REQUIRED TASKS:
A. From the report on the Asia Pacific Agenda Tokyo Forum below, list every region named as a place the overseas participants came from.
B. According to the Tokyo Forum report below, how many overseas participants attended the forum?

TEXT UNDER STUDY:
▬▬▬▬▬▬

First Forum: Tokyo, Japan
November 20-21, 1995


Report on the Asia Pacific Agenda
Tokyo Forum

Charles E. Morrison
Senior Fellow
East-West Center, Honolulu
Senior Research Associate
Japan Center for International Exchange


Introduction

The Asia Pacific Agenda Tokyo Forum, which was held November 20-21, 1995, and which coincided with the twenty-fifth anniversary of the Japan Center for International Exchange (JCIE), provided an opportunity for individuals associated with key policy research institutions and foundations in Japan and around the Asia Pacific region to review important trends affecting the region and institutional directions and needs. More than one hundred individuals attended the forum, including twenty overseas participants from East and Southeast Asia, North America, and Europe. Many of the participants are or had been at one time founders, presidents, or research directors of their institutions.

This article does not attempt to provide a summary of the discussions. Rather it examines some of the main themes of the forum and their implications for the region's research and policy agenda and for its policy-oriented research institutions.

The Significance of the APEC Economic Leaders Summit

Taking place immediately following the summit meeting of economic leaders of the Asia Pacific Economic Cooperation Forum (APEC) in Osaka, the Tokyo Forum was well timed to review the significance of the regional cooperation movement and more generally of policy issues in the region.

▬▬▬▬▬▬

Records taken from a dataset
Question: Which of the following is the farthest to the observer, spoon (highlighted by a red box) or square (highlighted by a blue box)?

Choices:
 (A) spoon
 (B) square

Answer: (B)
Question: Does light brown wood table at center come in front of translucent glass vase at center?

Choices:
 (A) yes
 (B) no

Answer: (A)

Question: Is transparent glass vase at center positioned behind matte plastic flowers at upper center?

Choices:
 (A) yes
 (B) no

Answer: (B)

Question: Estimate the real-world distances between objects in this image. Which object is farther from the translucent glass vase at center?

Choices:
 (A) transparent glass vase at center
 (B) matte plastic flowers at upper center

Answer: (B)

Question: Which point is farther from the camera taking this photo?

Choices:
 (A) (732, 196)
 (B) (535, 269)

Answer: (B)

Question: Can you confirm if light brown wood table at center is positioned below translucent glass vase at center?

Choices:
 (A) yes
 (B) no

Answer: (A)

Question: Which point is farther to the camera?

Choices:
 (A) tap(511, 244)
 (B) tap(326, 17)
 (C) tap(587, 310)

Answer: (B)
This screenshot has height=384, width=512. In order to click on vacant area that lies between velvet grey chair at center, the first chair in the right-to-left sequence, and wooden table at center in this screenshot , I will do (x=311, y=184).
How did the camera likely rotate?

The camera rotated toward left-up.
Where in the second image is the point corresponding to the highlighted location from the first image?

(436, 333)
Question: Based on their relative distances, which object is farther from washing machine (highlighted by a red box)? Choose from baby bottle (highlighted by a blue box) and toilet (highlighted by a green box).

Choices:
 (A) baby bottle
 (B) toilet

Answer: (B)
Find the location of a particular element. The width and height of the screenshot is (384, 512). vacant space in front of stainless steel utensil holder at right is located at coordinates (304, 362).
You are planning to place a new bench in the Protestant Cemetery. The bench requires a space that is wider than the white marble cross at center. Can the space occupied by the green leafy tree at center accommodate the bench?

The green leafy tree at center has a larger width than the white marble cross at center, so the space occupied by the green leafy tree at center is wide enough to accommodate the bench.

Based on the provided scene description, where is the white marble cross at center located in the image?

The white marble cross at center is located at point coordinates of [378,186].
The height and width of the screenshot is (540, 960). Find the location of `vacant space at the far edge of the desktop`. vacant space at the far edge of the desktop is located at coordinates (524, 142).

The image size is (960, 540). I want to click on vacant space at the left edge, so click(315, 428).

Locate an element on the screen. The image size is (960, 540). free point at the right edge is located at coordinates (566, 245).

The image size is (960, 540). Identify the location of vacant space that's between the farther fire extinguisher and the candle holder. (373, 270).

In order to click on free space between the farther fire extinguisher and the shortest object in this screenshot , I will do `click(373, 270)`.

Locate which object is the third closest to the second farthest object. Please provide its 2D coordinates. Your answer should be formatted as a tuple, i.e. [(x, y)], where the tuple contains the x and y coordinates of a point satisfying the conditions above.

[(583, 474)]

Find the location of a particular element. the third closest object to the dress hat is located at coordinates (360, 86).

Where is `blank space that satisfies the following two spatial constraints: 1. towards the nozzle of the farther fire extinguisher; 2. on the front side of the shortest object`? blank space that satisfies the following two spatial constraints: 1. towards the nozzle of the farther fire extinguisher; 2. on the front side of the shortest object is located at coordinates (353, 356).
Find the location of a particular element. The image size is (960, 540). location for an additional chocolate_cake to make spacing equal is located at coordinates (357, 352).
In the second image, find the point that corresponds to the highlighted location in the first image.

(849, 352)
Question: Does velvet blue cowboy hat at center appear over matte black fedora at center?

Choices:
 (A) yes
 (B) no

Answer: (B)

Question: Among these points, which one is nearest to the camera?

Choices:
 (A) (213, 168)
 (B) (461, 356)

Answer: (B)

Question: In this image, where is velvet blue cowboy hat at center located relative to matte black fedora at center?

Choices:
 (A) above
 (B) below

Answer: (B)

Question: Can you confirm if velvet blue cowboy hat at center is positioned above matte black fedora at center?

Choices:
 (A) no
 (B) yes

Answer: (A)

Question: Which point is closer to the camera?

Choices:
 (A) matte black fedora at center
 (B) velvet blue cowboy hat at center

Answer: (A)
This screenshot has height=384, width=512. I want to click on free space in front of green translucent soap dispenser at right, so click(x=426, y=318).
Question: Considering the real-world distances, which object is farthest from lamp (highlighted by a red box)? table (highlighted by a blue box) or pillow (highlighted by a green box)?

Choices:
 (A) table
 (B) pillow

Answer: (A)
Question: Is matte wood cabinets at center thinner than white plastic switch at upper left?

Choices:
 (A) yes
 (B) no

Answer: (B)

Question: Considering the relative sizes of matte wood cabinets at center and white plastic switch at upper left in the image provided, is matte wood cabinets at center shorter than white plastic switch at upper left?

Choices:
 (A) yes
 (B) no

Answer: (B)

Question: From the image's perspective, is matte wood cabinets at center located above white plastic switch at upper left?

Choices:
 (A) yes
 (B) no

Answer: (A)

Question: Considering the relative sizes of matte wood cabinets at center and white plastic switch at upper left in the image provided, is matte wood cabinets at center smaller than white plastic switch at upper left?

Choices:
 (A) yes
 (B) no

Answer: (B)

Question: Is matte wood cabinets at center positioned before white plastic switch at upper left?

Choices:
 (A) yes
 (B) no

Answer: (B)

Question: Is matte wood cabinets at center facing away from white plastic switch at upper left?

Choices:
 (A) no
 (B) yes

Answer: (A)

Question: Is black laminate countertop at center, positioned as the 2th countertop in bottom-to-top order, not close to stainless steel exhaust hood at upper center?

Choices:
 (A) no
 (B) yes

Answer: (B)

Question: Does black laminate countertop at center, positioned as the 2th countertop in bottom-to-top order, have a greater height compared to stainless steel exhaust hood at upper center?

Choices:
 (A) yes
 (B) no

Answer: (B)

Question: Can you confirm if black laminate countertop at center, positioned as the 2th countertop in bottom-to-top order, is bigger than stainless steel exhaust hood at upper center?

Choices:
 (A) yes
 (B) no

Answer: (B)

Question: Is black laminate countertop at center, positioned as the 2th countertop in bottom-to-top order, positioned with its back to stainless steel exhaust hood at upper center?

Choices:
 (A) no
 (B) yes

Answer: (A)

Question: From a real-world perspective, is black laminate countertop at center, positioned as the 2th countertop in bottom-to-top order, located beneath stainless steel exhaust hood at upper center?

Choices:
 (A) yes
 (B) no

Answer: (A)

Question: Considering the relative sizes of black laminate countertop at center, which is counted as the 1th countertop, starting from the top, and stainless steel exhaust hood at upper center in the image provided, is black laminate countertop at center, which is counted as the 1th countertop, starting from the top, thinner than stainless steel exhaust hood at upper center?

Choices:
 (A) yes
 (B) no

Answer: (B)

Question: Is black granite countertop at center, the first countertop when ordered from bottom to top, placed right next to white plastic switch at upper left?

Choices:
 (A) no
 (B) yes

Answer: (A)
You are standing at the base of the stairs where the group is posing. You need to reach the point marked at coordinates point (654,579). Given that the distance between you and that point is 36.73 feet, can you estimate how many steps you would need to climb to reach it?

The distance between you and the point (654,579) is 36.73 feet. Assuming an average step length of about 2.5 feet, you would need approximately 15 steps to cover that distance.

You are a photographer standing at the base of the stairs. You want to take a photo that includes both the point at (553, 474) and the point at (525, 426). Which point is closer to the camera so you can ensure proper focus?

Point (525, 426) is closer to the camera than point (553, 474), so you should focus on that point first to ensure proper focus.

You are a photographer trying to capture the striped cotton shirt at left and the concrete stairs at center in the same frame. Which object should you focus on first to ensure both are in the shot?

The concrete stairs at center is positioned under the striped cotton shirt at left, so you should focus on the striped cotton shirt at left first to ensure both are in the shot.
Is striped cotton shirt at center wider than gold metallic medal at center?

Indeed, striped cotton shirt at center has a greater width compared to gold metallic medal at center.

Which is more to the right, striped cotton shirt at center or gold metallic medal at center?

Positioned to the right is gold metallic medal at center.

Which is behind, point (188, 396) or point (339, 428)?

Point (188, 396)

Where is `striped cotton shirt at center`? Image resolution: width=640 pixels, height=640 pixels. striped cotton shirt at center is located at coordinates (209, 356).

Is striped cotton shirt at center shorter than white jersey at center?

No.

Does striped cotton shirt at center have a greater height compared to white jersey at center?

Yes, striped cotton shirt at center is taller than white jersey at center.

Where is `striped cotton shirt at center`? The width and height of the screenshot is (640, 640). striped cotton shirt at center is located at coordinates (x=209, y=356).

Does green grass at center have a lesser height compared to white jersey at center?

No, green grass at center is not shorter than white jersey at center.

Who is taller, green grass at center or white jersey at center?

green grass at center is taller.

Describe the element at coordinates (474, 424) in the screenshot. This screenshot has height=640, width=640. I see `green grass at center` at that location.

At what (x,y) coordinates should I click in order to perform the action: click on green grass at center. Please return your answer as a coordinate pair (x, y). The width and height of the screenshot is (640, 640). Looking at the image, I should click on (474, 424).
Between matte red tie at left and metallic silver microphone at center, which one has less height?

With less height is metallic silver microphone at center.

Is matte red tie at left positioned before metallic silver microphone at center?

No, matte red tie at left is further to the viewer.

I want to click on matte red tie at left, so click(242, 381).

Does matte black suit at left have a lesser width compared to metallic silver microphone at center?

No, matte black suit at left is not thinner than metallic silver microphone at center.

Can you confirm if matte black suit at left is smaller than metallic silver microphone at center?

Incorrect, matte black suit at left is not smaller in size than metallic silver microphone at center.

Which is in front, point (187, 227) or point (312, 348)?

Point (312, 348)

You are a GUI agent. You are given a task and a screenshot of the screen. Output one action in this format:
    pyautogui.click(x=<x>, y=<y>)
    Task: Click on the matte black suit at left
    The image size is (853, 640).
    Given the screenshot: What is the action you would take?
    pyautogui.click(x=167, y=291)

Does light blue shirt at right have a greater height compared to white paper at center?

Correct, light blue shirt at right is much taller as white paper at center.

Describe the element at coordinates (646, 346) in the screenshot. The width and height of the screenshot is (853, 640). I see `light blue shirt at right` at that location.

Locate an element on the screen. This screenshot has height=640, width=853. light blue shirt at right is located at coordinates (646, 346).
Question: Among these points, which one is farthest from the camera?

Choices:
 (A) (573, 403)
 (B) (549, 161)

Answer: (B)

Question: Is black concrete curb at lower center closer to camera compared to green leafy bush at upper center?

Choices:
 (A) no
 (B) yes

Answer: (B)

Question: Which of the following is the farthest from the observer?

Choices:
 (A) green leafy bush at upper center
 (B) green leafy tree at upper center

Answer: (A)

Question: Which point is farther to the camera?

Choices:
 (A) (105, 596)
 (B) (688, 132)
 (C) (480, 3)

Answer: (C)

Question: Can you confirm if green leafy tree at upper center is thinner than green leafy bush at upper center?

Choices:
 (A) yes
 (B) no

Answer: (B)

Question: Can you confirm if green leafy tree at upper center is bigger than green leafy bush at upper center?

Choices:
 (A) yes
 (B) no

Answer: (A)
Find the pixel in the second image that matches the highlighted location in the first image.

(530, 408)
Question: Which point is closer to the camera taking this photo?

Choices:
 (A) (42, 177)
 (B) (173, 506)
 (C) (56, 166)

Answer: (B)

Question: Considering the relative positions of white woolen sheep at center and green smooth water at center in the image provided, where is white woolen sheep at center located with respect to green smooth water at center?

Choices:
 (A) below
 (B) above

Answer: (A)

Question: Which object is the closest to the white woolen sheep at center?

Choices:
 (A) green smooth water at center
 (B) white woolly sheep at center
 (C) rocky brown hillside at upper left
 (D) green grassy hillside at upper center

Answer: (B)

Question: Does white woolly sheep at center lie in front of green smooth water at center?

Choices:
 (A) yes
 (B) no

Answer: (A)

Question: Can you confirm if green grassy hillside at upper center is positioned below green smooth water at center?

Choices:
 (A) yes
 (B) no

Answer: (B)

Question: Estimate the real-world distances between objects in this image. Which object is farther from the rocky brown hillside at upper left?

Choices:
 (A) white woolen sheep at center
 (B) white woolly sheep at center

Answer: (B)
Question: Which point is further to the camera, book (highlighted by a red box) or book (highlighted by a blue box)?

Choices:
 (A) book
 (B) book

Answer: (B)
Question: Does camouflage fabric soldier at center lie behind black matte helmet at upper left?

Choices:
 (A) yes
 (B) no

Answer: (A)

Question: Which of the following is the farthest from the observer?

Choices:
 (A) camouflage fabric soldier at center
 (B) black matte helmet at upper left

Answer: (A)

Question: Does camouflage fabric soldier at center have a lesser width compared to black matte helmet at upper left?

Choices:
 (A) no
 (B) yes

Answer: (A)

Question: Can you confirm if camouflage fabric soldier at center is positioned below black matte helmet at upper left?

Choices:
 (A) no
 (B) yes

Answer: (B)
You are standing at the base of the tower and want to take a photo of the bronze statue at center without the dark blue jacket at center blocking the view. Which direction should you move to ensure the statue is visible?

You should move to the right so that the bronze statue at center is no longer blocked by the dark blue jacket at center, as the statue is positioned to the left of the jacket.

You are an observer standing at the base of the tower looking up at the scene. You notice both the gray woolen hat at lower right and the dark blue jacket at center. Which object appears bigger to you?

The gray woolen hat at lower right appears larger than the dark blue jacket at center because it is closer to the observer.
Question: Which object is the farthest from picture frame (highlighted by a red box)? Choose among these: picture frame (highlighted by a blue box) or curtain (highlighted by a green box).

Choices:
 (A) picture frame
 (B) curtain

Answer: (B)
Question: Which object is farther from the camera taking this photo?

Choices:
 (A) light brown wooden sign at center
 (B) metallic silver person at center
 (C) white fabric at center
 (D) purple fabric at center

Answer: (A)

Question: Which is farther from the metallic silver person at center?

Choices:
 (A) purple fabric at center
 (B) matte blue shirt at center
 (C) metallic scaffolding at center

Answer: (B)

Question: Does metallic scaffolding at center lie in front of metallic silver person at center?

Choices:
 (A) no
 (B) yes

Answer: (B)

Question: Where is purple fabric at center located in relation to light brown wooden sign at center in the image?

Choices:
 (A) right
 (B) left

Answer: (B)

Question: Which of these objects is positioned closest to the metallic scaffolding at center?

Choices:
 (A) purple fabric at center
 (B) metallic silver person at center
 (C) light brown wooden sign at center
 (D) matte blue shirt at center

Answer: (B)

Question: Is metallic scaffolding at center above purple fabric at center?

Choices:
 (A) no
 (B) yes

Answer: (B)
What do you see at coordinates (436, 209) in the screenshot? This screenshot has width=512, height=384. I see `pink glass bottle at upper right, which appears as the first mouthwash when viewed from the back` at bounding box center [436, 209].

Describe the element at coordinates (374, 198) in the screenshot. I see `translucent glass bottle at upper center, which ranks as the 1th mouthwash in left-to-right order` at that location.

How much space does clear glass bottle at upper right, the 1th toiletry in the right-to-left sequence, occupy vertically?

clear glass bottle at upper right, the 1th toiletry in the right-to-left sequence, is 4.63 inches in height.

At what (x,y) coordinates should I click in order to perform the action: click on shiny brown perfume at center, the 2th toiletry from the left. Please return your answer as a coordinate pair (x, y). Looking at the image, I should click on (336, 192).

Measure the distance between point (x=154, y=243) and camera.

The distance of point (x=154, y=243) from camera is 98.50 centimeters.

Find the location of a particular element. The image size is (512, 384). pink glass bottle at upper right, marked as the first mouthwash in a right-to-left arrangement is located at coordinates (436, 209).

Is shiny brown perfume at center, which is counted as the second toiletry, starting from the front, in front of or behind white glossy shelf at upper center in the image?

▬▬▬▬▬▬

ANSWER SECTION:
A. East Asia, Southeast Asia, North America, Europe

B. Twenty